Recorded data
□ □ □ □ □ □ □

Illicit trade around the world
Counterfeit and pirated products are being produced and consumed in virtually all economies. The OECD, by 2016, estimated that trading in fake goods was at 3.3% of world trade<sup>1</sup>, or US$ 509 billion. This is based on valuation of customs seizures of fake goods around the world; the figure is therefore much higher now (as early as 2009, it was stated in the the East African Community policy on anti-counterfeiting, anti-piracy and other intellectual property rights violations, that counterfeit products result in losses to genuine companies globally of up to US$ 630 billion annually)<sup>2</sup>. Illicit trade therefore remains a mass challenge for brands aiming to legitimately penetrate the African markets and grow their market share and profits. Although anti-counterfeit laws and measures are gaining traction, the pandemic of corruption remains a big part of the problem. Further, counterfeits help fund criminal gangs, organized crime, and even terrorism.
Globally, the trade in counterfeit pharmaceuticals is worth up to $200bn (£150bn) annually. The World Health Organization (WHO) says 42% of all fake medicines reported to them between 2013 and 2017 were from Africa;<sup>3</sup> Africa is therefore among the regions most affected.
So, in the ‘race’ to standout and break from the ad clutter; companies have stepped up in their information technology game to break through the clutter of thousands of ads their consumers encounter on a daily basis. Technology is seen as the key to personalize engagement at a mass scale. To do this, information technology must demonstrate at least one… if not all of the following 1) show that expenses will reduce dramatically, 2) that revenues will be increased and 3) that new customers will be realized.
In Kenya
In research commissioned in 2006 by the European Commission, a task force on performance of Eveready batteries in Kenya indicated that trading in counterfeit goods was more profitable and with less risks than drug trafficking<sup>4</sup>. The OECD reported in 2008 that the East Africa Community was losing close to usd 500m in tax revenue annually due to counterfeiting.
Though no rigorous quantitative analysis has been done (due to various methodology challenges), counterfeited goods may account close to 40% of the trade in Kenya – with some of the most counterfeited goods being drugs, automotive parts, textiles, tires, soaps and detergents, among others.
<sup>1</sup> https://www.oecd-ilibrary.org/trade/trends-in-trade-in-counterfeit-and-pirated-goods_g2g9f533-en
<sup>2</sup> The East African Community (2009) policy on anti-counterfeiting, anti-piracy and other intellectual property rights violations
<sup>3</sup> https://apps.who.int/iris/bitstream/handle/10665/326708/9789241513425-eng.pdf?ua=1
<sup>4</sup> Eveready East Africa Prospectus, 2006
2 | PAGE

□ □ □ □ □ □ □

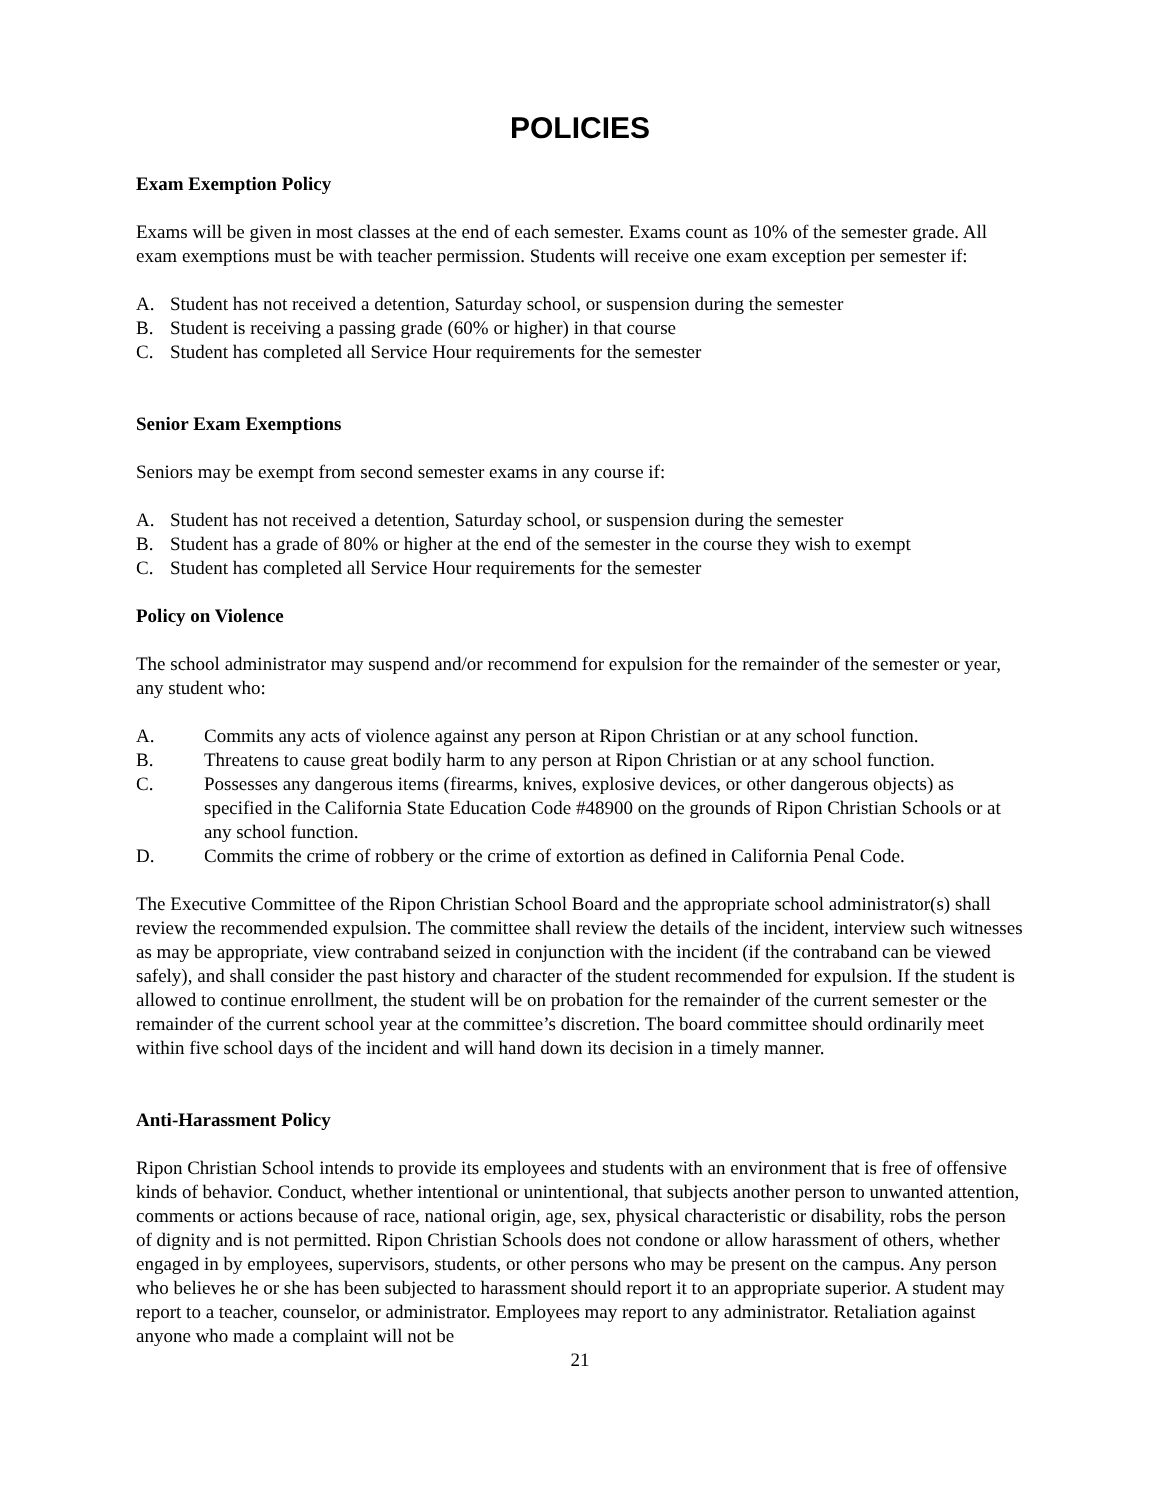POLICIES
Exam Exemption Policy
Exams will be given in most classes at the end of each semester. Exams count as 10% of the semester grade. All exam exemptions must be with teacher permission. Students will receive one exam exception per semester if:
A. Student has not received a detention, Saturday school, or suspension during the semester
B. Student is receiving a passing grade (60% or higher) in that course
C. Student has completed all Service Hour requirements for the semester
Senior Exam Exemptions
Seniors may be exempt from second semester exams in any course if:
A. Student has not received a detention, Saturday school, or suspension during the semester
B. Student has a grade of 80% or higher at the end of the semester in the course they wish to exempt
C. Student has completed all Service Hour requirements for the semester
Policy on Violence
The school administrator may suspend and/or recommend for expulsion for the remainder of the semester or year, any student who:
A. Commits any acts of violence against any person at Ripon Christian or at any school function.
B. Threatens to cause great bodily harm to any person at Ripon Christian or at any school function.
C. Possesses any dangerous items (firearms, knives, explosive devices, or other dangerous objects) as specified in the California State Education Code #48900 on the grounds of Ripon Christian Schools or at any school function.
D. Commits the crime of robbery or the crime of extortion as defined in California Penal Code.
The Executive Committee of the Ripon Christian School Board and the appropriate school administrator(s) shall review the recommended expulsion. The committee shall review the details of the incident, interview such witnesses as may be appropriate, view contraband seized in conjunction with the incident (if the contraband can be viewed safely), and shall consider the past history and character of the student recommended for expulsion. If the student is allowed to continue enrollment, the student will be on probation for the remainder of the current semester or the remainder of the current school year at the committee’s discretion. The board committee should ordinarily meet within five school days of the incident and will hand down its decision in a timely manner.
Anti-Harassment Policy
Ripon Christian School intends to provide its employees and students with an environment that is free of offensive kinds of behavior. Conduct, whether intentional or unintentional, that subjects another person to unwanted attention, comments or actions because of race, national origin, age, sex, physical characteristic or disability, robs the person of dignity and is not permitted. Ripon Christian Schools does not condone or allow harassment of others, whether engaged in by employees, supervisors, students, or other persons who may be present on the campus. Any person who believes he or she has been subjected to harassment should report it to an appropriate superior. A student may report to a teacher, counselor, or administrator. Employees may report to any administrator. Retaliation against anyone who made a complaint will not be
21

□ □ □ □ □ □ □

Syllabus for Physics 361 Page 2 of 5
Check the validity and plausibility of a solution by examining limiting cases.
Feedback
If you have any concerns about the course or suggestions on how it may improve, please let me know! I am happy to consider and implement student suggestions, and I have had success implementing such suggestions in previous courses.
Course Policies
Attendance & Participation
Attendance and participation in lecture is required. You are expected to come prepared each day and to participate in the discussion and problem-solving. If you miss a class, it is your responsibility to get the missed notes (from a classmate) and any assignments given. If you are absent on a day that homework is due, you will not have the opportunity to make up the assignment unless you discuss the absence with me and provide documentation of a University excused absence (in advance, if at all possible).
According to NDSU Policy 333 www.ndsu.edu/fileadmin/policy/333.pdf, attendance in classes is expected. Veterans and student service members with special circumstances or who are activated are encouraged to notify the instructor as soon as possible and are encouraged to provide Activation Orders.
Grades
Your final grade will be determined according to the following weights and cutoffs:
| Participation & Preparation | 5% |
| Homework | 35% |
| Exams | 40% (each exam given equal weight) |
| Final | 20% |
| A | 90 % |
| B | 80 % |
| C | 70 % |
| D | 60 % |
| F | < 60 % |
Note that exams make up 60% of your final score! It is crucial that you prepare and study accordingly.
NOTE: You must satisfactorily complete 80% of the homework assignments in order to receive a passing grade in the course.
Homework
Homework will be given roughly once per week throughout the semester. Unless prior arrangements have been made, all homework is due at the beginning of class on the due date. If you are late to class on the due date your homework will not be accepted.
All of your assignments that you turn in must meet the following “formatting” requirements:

□ □ □ □ □ □ □

▶ **INSTRUCTIONS TO FOLLOW**: Copy each line in the entries above where the word "passing" shows up.

▶ **THE COMPLETED TASK**:
B. Student is receiving a passing grade (60% or higher) in that course
NOTE: You must satisfactorily complete 80% of the homework assignments in order to receive a passing grade in the course.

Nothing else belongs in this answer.